A: So ... A and B collide at the intersection.  You want to say that the collision is "simultaneous in all reference frames".   But...simultaneous with what?  The collision is a single event.  It makes no sense to ask whether that event is "simultaneous".  Simultaneity is a property of a pair of events.  And if A and B are inertial observers, moving relative to each other, then there are always events that A considers simultaneous with the collision and B does not, and vice versa.  This is obvious if you draw the spacetime diagram.
A: Let me point out first that the key technical term to ask and address your question sensibly is: "coincidence".
Coincidence can be judged (in principle) by any one participant; e.g.


*

*one particular observer judging whether she observed two particular signal flashes by two particular separated signal sources "at the same time", or not; or

*one driver judging whether he experienced a collision with (at least) one other driver, or not.
In contrast, determination of simultaneity (or non-simultaneity) is usually understood to involve two (or more) participants who are separate from each other (for instance the two signal sources mentioned above).
(Einstein used the term "coincidence" in some of his writings, for instance when discussing the so-called "point-coincidence argument". But it seems he didn't quite know this word before 1915, and he used the word "simultaneity" indicriminately in his earlier writings.)
Now:

Consider two good ol' boys, each in his pickup, [...] they will just miss colliding. Or will they? 

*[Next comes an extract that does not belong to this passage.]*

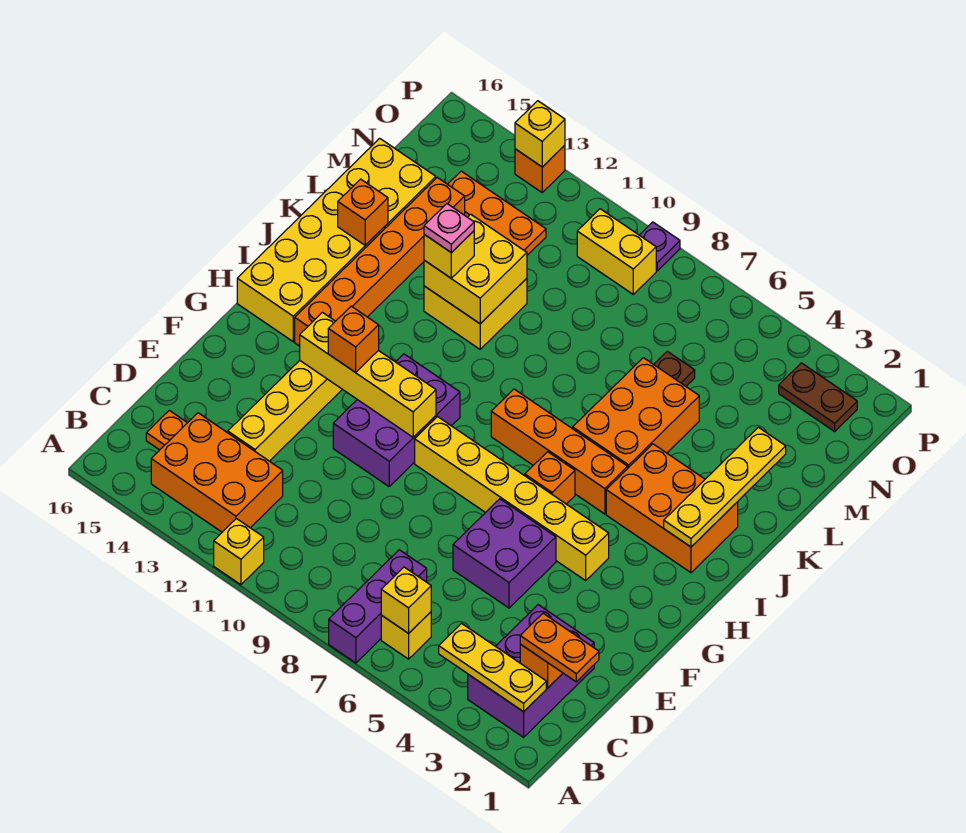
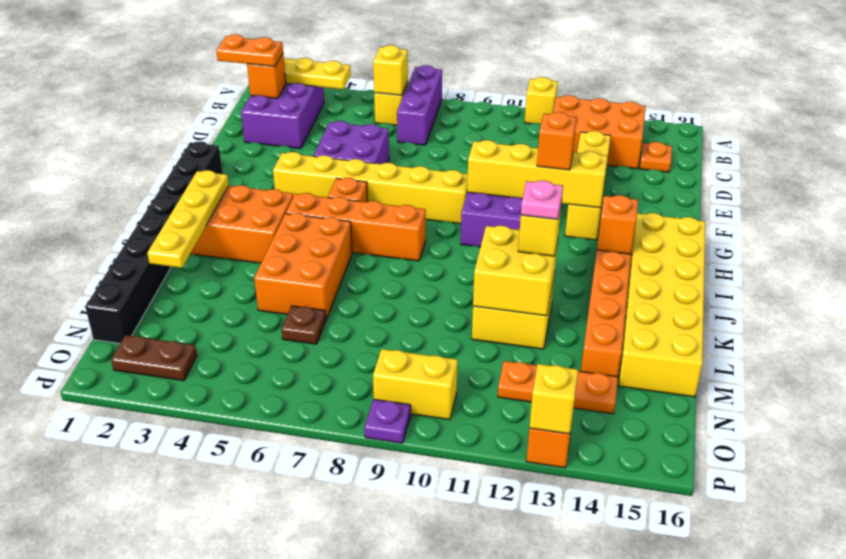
none -> black 1x8 brick [85,141,223,343]
orange 1x1 brick [338,179,388,245] -> orange 1x1 brick moved to [597,195,638,254]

Well, foremost, they themselves would judge definitively (or, recalling the above: either one of them would be able to judge, consistently) whether they satisfied your setup prescription and did not collide, but just missed each other. Any additional observers, whether actual or imagined (in a thought-experiment) better agree to that, or they might "suffer" from different resolution (or plainly be wrong). Therefore:

it seems like it would be possible to have an observer that sees them collide and another that does not.

Not in principle; but conceivably only due to collecting observations at different resolutions.

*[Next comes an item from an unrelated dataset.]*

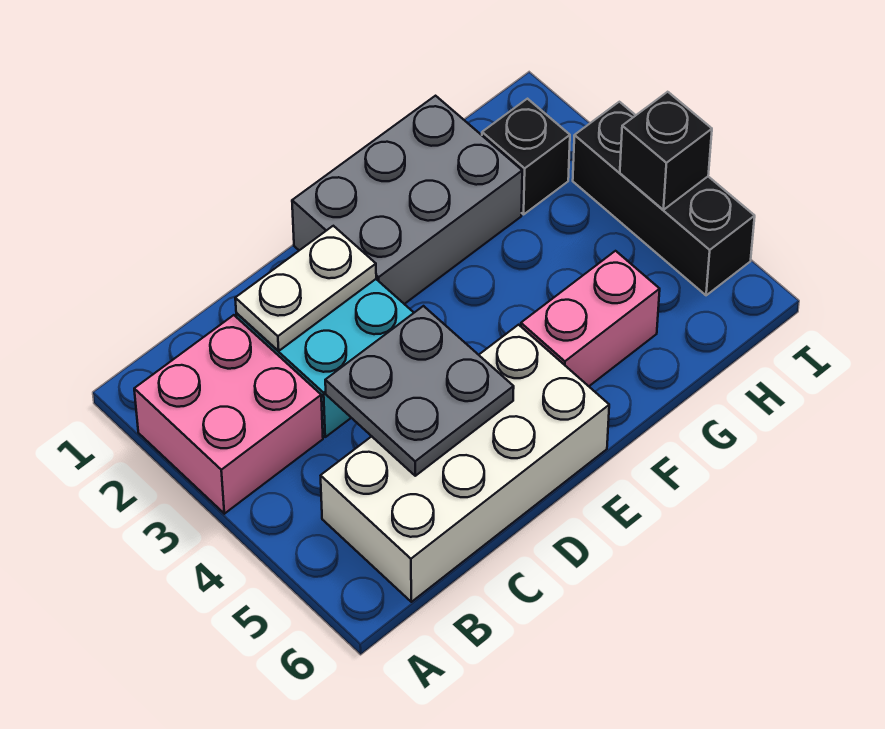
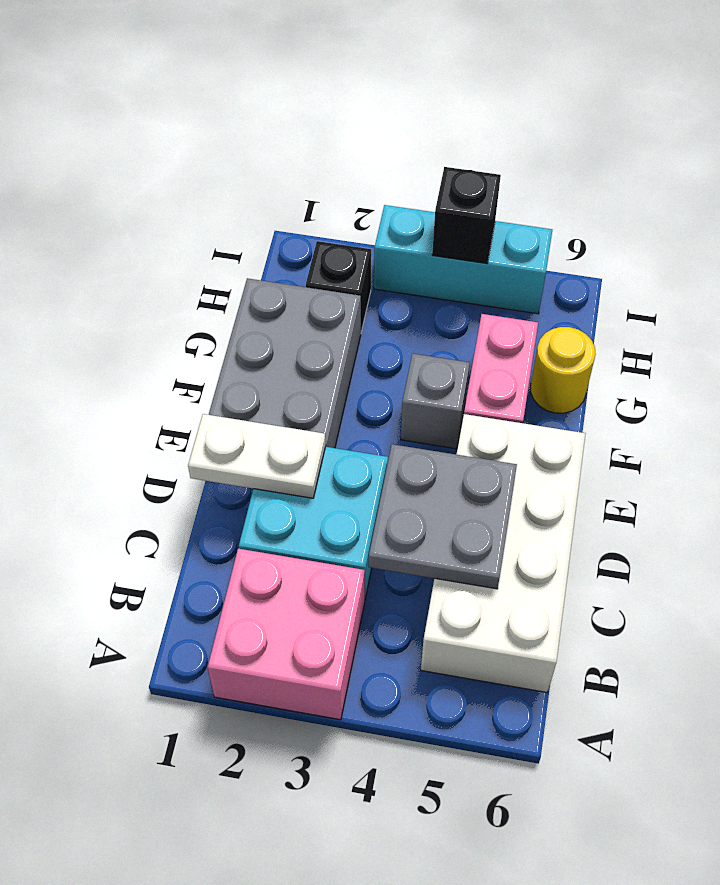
white 1x2 plate [235,226,376,351] -> white 1x2 plate turned to [188,414,326,498]
none -> grey 1x1 brick [401,354,470,449]
none -> yellow 1x1 round brick [531,327,596,413]
black 1x3 brick [573,102,755,295] -> cyan 1x3 brick [374,205,552,314]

the collision/event is simultaneous/not simultaneous in all reference frames.

Apart from resolution considerations, the judgement of the drivers is definitive, unambiguous, and binding for anyone else (regardless of any "frame" membership). 


*

*Either they did collide; they were "in coincidence", both together taking part in one-and-the-same coincidence event.

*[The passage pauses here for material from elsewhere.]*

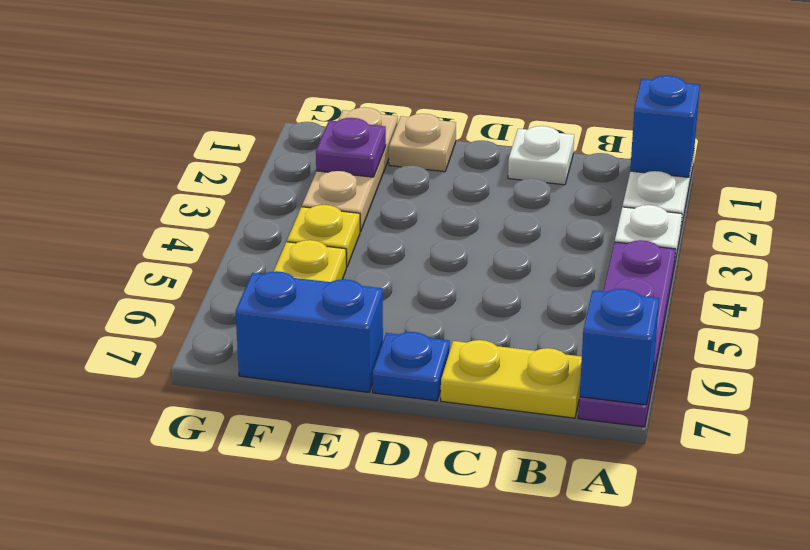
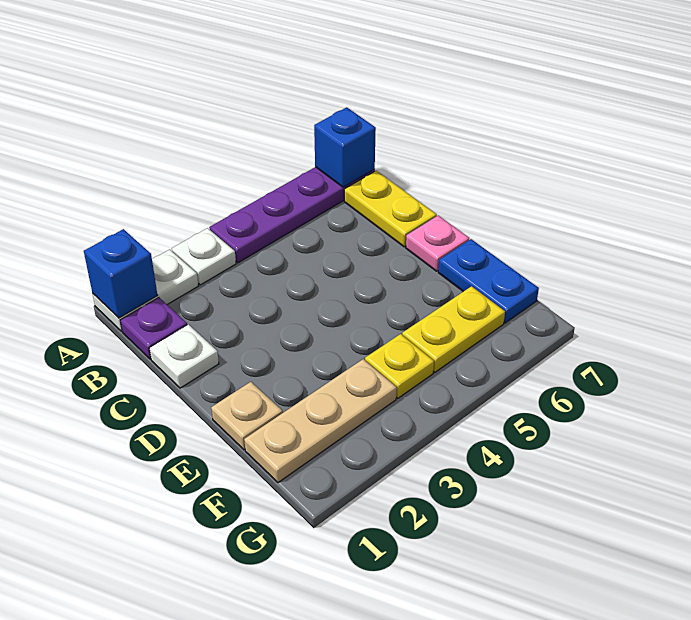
blue 1x1 plate [373,332,450,401] -> pink 1x1 plate [406,215,469,271]
blue 1x2 brick [236,271,383,392] -> blue 1x2 plate [438,239,539,323]
purple 1x1 plate [316,118,386,177] -> purple 1x1 plate moved to [120,298,187,359]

*Or both left the intersection without having collided; so there was no one event ("so far") in which both had been taking part together/coincidently. (But each of them separately took part in many events.)
(So the last question of the OP (present version), which happens to be the title question, too, is not really pertinent here. However, of course, determination of simultaneity or non-simultaneity can be and are being discussed separately.)
Note:
All of this is so basic and should be so self-evident that it can and must be comprehended without referring to any "diagrams", but rather it's a precondition for drawing and interpreting relevant "diagrams" at all.
p.s.

Could there be 2 observers with velocities such that one sees truck A pass the intersection first and then truck B, while the other sees truck B pass first?

So, here (with this setup prescription): A and B agree that they did not collide.
The definitive judgement of the order ("sequence") in which A and B both passed the intersection is obviously left to ... (drum-roll) ...: the intersection itself, at least as far as there are some identifiable "material points" (pavement, traffic light, ...) associated with it.
However, there's a subtlety or loop-hole left (due to the wording of the question, when considering actual road intersections):
Any actual road intersection has "some size", it consists of several distinct and separate parts, such as several stop lines;
and any car (pickup trucks! :) would be judged having passed the (entire) intersetion only if and when it has passed by the stop line on the lane of the oncoming traffic (or in other words: as it "passed the finish line"). 
Also, in practice, an actual road intersection may be so much bigger than the extensions of actual pickups so that both, A and B may already be separating from each other (after having escaped their almost-collision unscathed) before either had completely passed the intersection.
Therefore, in this practical case, depending on some more specifics of geometry and speeds, it may indeed be that 


*

*the event of A passing its "finish line" ("P"), and

*the event of B passing its "finish line" ("Q")
have no particular "sequence".
So it might be (depending on specifics) that the two finish lines P and Q (who are at rest to each other) find that P's indication of having been passed by A and Q's indication of having been passed by B were simultaneous to each other;     
while A and some suitable participant J who "trails A" (such that A and J remained at rest to each other) and who also happened to take part in the coincidence event of B and Q passing each other (i.e. such that B and Q and J passing each other was just one event) find that A's indication of having been passed by P was before J's indication of having been passed by B and Q.
(Perhaps this description may actually benefit from being illustrated; I hope I get around to add a "diagram" next week.)